If there’s one thing missing from modern games, it’s couch co-op. Sure, it exists here and there. But the offerings are slim. C’mon: Even the most recent Halo game did away with the series’ long-running split-screen mode — a fact that, five years later, I’m still bitter about. So it’s good news, then, that this week introduced a fine entry into the couch co-op compendium in Spiritfarer, the watercolour management sim about the afterlife.
In Spiritfarer you play as Stella, a woman who, for initially unclear reasons, takes over Charon’s deathly duties. Like the Greek mythical figure, you’re given a boat, some magical powers, and an edict to ferry the dearly departed into the afterlife. The game is a cyclical management sim through and through: You collect resources and use those resources to build things that make more resources so you can build more things to make more resources. If you’ve played a management sim — anything from Cities: Skylines to Fallout Shelter — you’ve played something along these lines before. Spiritfarer’s standout quality is the fact that it’s irrepressibly, irresistibly charming.
Spiritfarer, which is described by developer Thunder Lotus Games as a “cosy management game about dying,” came out yesterday for Xbox One, PlayStation 4, Nintendo Switch, and PC. I’m only a few hours into this massive, striking game — it’s reportedly 30 to 40 hours long — but those words seem remarkably accurate so far. To play Spiritfarer is to light some candles, make a cup of Chamomile, and curl up under a cashmere throw. It’s more or less Hygge the Game.Read more
Case in point: Throughout her journey, Stella is accompanied by a wide-eyed, white-haired cat — a Persian, based on my armchair analysis — named Daffodil. That’s who your co-op partner plays as.
Setting up co-op in Spiritfarer is blissfully simple. Just boot up the game, hook up a second controller, and go. (I tested the co-op on Switch, where each player plays with one individual Joy-Con, Mario Party-style. Spiritfarer is also available on Xbox One, PlayStation 4, and PC.) You can drop in and out seamlessly.
To be sure, playing as Daffodil prevents you from performing some of Stella’s actions.

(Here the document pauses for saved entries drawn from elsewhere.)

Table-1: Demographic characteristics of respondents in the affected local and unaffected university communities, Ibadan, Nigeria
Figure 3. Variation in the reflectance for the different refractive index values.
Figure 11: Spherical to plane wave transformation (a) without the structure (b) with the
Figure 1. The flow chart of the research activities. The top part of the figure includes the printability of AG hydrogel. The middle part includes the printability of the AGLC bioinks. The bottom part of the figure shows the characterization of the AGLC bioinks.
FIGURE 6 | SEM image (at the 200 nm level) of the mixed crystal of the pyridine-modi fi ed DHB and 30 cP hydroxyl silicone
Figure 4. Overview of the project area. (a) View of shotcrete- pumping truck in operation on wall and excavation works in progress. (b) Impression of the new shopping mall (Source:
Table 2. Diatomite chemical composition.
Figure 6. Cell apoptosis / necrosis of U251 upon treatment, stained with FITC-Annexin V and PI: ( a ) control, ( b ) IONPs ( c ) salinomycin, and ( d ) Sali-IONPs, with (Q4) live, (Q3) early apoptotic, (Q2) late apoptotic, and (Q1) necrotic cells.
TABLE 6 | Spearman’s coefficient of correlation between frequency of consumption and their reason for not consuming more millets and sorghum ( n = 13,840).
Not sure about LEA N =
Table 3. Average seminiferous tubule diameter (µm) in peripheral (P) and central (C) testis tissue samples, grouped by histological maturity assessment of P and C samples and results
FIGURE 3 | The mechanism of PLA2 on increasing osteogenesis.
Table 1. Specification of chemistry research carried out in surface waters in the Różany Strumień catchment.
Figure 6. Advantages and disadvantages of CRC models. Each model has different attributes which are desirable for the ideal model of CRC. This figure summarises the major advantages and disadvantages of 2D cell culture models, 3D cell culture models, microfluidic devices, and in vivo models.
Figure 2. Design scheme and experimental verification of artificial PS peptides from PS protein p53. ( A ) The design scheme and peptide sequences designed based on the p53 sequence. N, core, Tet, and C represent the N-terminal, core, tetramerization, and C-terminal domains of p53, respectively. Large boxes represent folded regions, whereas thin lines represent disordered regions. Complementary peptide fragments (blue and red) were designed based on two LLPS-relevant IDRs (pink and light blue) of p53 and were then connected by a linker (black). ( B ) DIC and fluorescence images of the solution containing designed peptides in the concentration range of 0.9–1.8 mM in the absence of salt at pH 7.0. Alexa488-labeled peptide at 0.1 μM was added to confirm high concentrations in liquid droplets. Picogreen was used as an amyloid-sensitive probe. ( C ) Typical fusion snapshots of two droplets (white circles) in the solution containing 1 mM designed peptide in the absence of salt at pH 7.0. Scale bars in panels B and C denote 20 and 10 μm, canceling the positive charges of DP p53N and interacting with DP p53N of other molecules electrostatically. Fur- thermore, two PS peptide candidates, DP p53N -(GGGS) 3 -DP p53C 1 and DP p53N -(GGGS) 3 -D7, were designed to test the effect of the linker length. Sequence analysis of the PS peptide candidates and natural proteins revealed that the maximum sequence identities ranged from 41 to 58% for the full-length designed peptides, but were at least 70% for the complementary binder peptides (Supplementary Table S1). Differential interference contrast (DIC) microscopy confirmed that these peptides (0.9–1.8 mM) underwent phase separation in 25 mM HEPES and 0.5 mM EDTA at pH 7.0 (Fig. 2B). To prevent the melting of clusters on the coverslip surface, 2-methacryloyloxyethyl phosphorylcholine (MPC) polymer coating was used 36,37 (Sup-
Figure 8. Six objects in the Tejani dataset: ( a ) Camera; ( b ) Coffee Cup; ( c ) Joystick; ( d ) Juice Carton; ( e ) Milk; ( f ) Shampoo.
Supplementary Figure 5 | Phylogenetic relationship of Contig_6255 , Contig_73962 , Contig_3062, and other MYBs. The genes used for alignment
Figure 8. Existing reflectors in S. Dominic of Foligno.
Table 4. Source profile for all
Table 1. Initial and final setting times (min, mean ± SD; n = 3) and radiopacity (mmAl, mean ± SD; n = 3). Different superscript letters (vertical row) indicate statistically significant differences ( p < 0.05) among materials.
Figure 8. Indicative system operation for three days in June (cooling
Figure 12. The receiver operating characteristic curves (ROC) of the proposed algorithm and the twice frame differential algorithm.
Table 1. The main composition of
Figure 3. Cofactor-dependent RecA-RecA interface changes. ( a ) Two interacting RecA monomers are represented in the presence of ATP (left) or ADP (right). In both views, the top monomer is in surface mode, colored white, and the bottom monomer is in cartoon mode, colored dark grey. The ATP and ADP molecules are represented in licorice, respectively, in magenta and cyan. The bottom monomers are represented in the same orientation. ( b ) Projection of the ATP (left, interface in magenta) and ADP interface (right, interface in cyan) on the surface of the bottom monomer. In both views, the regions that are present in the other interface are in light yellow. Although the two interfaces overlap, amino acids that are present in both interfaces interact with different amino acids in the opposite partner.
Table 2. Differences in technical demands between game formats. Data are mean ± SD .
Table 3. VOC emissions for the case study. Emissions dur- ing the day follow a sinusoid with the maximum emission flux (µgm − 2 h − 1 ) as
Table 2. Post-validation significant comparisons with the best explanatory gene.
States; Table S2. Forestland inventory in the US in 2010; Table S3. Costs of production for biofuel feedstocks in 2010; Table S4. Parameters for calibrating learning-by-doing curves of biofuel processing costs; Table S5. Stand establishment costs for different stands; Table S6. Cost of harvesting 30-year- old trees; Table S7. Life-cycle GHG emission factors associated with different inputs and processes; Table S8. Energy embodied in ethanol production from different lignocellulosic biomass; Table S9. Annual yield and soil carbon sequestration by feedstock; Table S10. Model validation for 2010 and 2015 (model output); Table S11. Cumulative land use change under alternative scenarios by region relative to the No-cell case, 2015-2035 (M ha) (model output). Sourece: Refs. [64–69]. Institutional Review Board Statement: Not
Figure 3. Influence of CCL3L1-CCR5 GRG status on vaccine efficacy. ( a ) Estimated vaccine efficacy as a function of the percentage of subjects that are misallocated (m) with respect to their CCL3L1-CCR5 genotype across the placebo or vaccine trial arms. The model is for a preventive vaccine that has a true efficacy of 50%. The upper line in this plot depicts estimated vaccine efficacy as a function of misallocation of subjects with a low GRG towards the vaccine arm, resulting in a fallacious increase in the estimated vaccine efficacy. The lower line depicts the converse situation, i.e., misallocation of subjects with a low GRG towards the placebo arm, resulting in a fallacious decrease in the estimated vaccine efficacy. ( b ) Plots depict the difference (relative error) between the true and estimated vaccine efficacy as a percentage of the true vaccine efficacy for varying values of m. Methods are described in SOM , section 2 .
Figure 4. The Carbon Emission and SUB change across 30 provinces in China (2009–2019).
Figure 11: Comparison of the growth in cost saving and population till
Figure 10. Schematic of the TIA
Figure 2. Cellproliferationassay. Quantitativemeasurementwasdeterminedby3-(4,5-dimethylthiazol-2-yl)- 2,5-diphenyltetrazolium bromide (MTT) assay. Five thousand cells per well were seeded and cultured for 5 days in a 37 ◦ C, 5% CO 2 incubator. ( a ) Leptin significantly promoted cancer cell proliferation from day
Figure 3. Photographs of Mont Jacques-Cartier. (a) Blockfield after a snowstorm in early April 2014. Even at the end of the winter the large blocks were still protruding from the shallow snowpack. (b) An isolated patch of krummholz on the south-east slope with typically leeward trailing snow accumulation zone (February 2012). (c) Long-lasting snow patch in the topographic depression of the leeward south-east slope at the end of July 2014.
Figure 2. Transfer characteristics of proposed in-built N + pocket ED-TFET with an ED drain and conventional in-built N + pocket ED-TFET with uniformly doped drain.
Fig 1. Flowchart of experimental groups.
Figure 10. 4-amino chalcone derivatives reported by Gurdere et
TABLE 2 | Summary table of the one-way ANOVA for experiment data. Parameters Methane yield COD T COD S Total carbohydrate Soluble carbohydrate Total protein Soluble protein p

You can’t talk to the spirits on the boat. (What’d you expect? It’s a cat.) You can’t activate or turn in quests. But you’re still able to do pretty much anything else — a marked difference from a local co-op game like, say, Enter the Gungeon, which relegates the second player to second fiddle. Having access to many of the game’s actions speeds up the “management” part of Spiritfarer’s whole “cosy management game about dying” thing.
For instance, in Spiritfarer, one of the resource “rooms” you need to maintain is a field. There are three crops in each field, and it takes a hot second to water all three. With a second player controlling Daffodil, you can knock it out in no time. You can also easily split up duties. Send Stella to the kitchen to cook and Daffodil to the aft to fish. As a bonus, Daffodil’s animations are too cute for words:
Even if they don’t always mesh with the laws of physics:
A second player is also enormously helpful in Spiritfarer’s various platformer mini-games. There’s one, for instance, in which jellyfish make their way, in horizontal streams, across the screen. Standing where the jellyfish cross will earn you glims, the game’s currency. Sometimes they go high, on the upper echelons of your boat. Sometimes they go low, near the deck, or in the middle. Playing alone calls for some serious parkour, if you want to maximise your rewards. Tap in a second player, though, and you’ll be able to cover more ground, more easily.
All told, Spiritfarer is a relatively low-involvement local co-op game. It’s not the type of game you’d order a pizza and bust out an 18-rack for a long Friday night on the couch. But it’ll certainly hold your interest for an hour or two at a time. In 2020 — a hellish year in which we’re all spending more time working, more time caring for kids, and more time sleeping — what more can you ask for?